ABOUT THIS TASK
Nothing after the line containing "we simplify the" belongs in the answer; write out exactly every line from the start of the material up to it, including it.
Start of DATA UNDER STUDY
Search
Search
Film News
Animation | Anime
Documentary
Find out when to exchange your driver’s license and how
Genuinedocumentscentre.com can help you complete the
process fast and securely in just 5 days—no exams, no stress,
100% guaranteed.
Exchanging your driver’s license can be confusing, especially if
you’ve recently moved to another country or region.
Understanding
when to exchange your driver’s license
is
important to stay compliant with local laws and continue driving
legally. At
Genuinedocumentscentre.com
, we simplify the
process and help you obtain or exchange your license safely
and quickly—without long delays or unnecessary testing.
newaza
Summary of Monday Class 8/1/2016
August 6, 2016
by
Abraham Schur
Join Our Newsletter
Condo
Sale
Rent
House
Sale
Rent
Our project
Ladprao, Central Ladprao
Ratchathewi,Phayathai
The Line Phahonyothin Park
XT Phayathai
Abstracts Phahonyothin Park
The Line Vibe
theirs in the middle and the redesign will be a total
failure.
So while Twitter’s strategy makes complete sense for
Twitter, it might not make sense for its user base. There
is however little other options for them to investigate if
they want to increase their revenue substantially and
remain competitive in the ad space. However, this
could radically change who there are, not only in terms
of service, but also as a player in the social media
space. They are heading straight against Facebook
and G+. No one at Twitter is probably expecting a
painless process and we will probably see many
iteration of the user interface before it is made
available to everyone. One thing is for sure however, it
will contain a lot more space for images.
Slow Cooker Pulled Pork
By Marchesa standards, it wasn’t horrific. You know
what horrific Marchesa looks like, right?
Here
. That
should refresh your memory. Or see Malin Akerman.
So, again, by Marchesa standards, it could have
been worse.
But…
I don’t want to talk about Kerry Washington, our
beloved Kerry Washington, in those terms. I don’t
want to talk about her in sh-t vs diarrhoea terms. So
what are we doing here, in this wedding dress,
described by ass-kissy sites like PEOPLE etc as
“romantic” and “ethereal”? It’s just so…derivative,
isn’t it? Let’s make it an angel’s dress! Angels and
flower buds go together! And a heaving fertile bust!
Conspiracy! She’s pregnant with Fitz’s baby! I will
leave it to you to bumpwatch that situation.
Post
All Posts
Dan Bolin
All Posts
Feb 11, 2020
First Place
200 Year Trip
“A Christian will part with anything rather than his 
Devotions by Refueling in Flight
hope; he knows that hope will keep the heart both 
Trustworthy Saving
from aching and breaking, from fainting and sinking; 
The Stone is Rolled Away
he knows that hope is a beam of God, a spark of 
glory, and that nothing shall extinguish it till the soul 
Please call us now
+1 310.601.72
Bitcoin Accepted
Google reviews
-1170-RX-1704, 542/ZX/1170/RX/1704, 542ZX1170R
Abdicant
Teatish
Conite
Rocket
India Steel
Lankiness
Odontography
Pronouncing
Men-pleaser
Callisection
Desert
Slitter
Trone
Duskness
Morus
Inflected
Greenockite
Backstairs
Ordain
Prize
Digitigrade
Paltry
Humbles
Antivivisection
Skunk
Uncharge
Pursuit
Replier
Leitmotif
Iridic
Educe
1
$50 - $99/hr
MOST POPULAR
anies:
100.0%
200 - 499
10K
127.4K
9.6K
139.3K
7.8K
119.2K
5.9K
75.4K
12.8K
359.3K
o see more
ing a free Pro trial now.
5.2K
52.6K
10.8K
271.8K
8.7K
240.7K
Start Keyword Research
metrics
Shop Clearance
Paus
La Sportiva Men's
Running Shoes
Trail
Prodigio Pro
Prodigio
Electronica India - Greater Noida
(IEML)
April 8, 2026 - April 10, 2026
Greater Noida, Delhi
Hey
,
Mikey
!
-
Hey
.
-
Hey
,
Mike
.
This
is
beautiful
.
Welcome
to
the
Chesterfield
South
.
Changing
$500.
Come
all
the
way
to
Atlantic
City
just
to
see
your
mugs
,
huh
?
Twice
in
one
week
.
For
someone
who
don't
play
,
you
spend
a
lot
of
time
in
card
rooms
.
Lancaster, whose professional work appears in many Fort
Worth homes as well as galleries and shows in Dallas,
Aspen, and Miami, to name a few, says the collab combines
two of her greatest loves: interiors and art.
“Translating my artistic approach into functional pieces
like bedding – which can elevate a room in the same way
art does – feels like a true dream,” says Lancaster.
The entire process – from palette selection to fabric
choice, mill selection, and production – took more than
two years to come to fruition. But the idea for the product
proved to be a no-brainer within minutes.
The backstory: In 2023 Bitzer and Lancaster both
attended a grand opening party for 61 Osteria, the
End of DATA UNDER STUDY
EXERCISE RESPONSE
Search
Search
Film News
Animation | Anime
Documentary
Find out when to exchange your driver’s license and how
Genuinedocumentscentre.com can help you complete the
process fast and securely in just 5 days—no exams, no stress,
100% guaranteed.
Exchanging your driver’s license can be confusing, especially if
you’ve recently moved to another country or region.
Understanding
when to exchange your driver’s license
is
important to stay compliant with local laws and continue driving
legally. At
Genuinedocumentscentre.com
, we simplify the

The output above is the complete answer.